Low Gear Thinking
If you’re any good, at some point in your career you’ll be asked to solve an annoying, soul-crushing, complex problem. The problem itself is unlikely to be glamorous or involve any kind of mental trickery. In my career, the truly difficult problems have involved a few common elements:
- Legacy systems
- Multiple integrations
- Disparate teams
- Expiring data
First, a Story#
At one point, I was asked to help a Twilio customer obtain telephone numbers in South Sudan for a hotline. Twilio itself didn’t have numbers in South Sudan – it’s a relatively small market and likely not worth the complexity to onboard. However, we were able to integrate with other carriers that did have a presence via Session Initial Protocol (SIP).
SIP is a standardized protocol, but there are nuances to what features are supported depending on the underlying hardware. One of the major issues we encountered was that Twilio’s platform uses a highly dynamic IP range and relies on SIP authentication to prove that we’re the ones placing the call. In contrast, some of the infrastructure we were working with expected a static IP address and didn’t work with the authentication method we could provide.
Calls quickly spiraled in complexity. For one, it was difficult to find someone who knew how the carrier’s IP-PBX configuration worked. Details were to be submitted in a spreadsheet and would be configured several weeks later. Then, there was the matter of testing. We needed to have someone on-the-ground in South Sudan (a relief worker) actually place test calls. Every call we wanted to test relied on scheduling 6 people across 4 timezones, nearly at 90 degree angles to one another around the earth.
So what did we learn?#
The first thing is to break down the problem. I call this low-gear thinking. Like riding a bike up a steep hill with small easy pedal strokes, you will sometimes need to break down complex problems. I’d recommend two specific ways to do this.

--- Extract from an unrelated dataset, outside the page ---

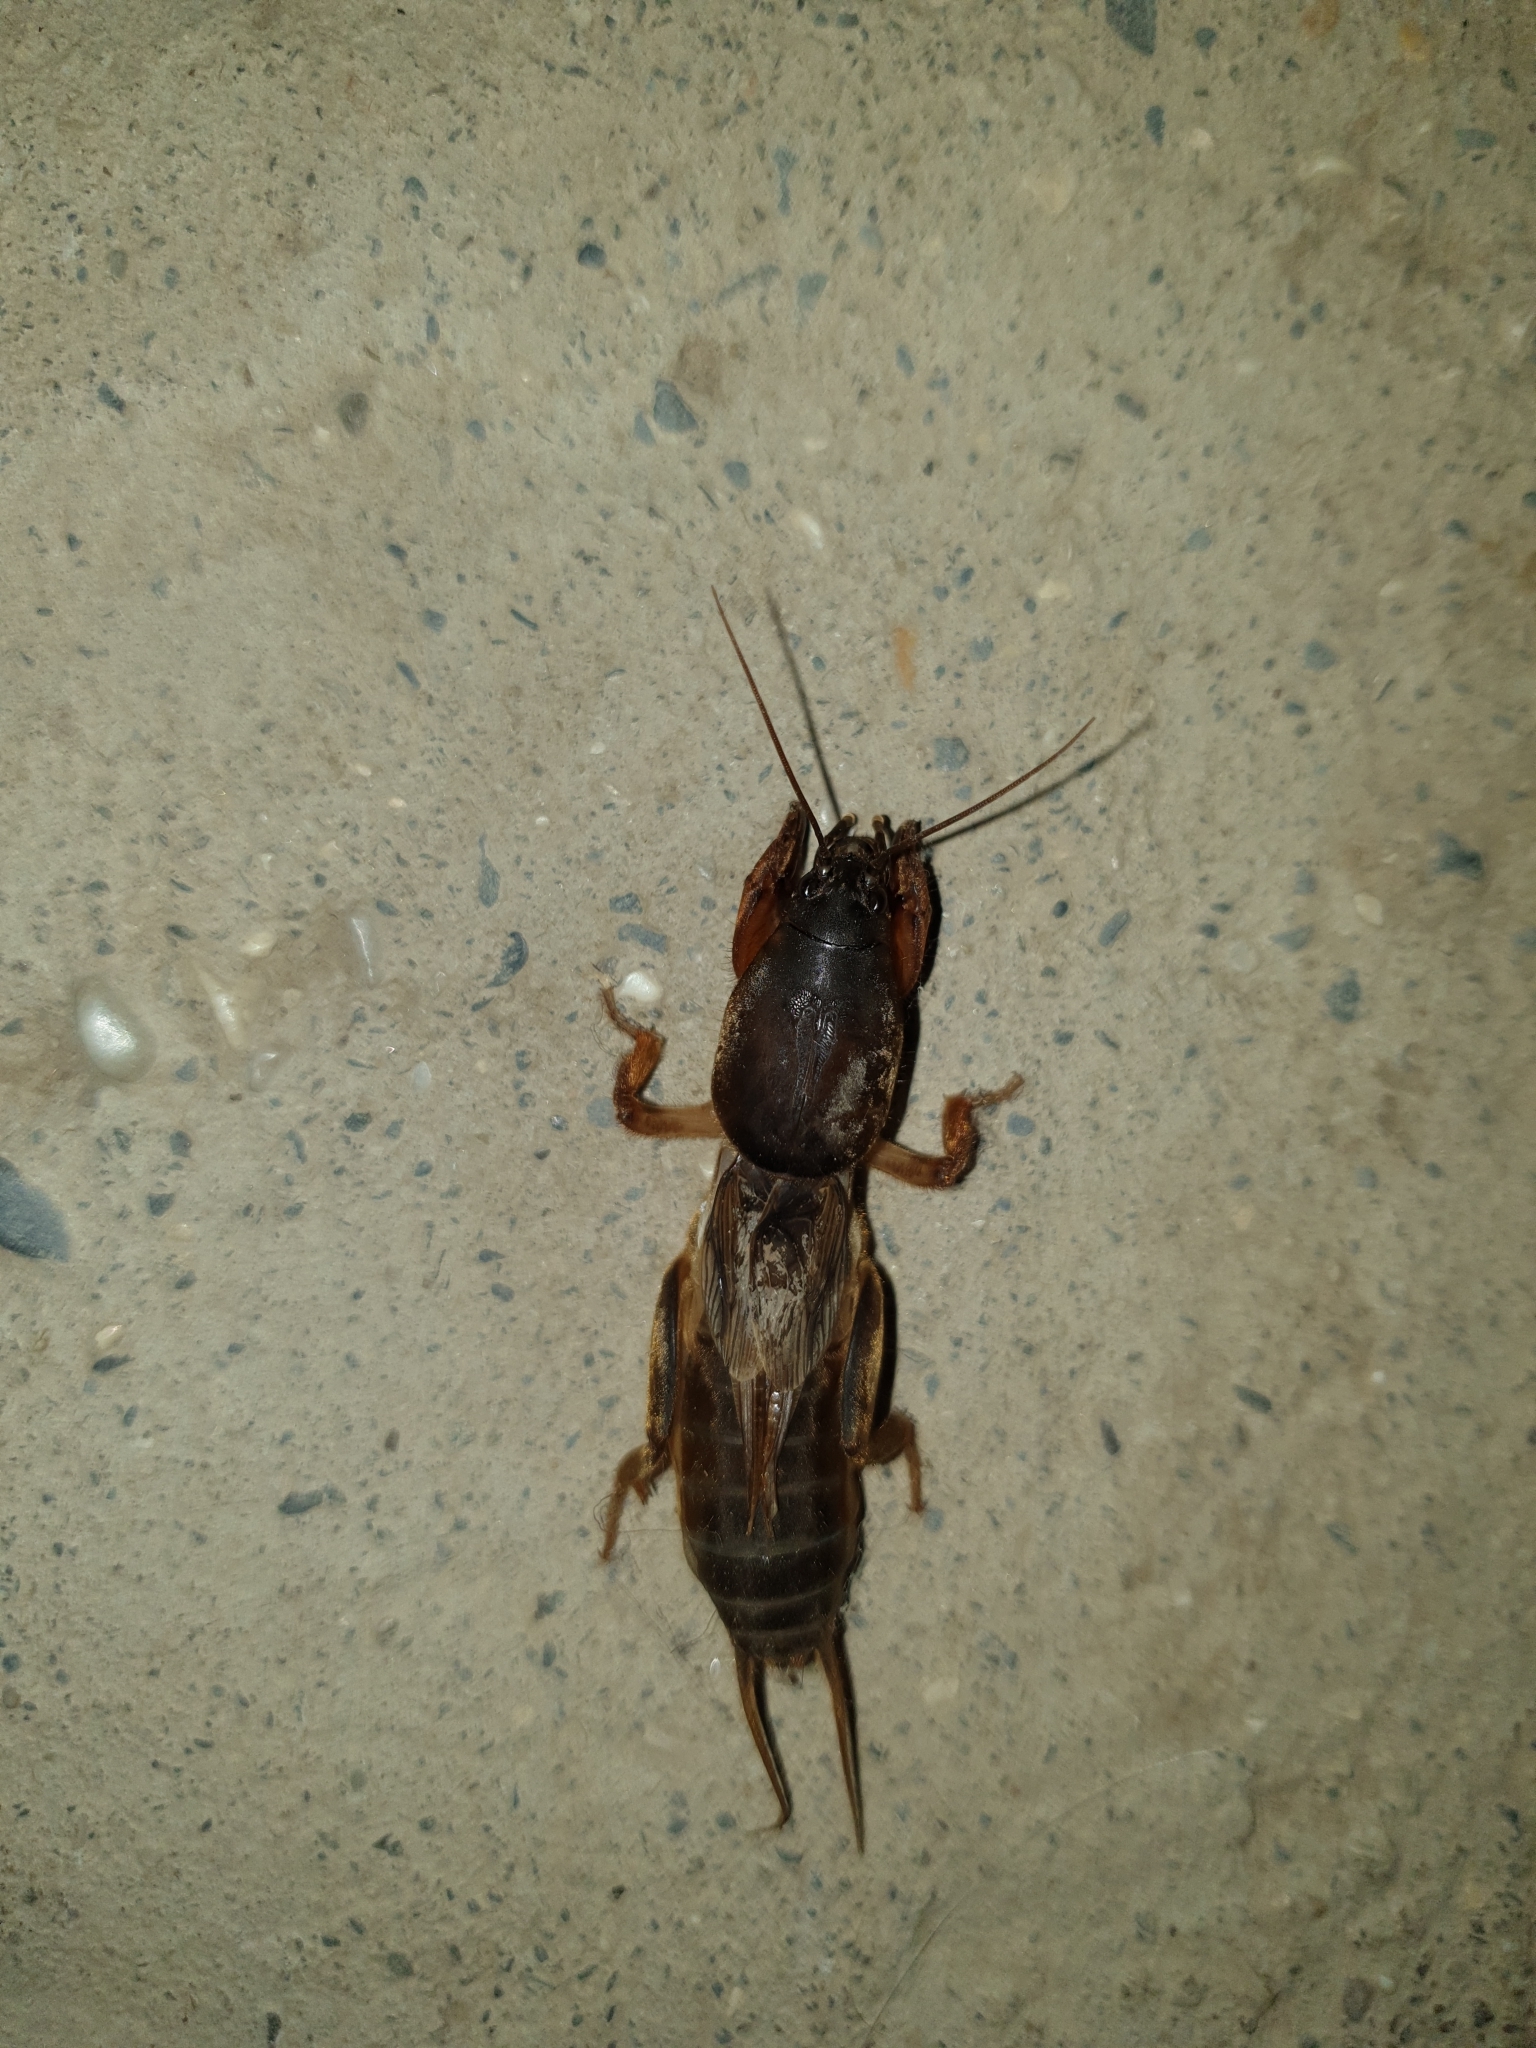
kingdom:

First, build a ladder diagram for yourself:
- Label each system involved
- Document each system’s respective inputs and outputs
- Create connections that show what is communicated between each system
- If relevant, note the timings between each action within the system
LucidChart has a good explainer on how to use a ladder diagram. My preference is to actually write one in UML rather than build one graphically. At first, don’t worry about grouping the systems or legibility. Just document everything.
There’s an emotional reason to do a ladder diagram first. Complex problems spark fear and anxiety, and completing a wrote task up front will build confidence. It’s also a great way to get your brain passively thinking about the problem. Once you feel you have a solid foundation representing, you can start cleaning things up. In some cases it makes sense to split a ladder diagram across multiple diagrams, particularly if there are more than 4 systems involved. At that point, you could be doing a lot of horizontal scrolling.
The next step is to actually make a public-facing version of your ladder diagram, most likely a process map. Your process map should be simple enough that it can be explained in 3-5 minutes. You may need multiple depending on your audience. The purpose of the process map is to create clarity for the different teams involved in solving your problem. When you think about a problem for hours at a time, it is extremely easy to leave others behind. A good process diagram will help everyone involved understand at a glance how their system relates to the problem you’re solving for.
Speed Solves All Problems#
So, you think you have an understanding of the systems involved – what next? Run a test and see if you’re able to solve the problem. It probably won’t work out the first time. There are then two improvements to make: figure out what things can be run in parallel, and figure out how to make test tasks faster.
Coordinating a team of 5+ people to meet and test a system is frankly difficult to do more than once a week. Of course, if all parties are highly motivated you can stay on a conference bridge for as long as it takes to solve the problem. But most of the time coordination will be difficult. As a result, you’ll need to look at ways to keep the number of people down. In South Sudan, we were able to find a way to test an incoming call without having a person on-the-ground call-in. One less timezone!
Isolating system components is also a great path to increasing testing speed. To do this successfully however, you’ll need to know precisely what you need to get out of tests for each system. Again in South Sudan, we ended up adding a SIP proxy middleware layer that connected calls to the contact center using the authentication that Twilio required. This part we were able to test on its own, while call-path testing from South Sudan remained a separate setup process.
Last, pay attention to what’s working for communication between the parties involved. Some people thrive on calls while others write well. Still others simply might not be good communicators. A team’s ability to solve a problem frequently comes down to the collective data transfer bandwidth (written, verbal) that can be attained. If someone doesn’t speak your language, find a translator. That may seem like a tall order, but it’s going to be far easier than struggling through repetitive two-ships-passing-in-the-night meetings.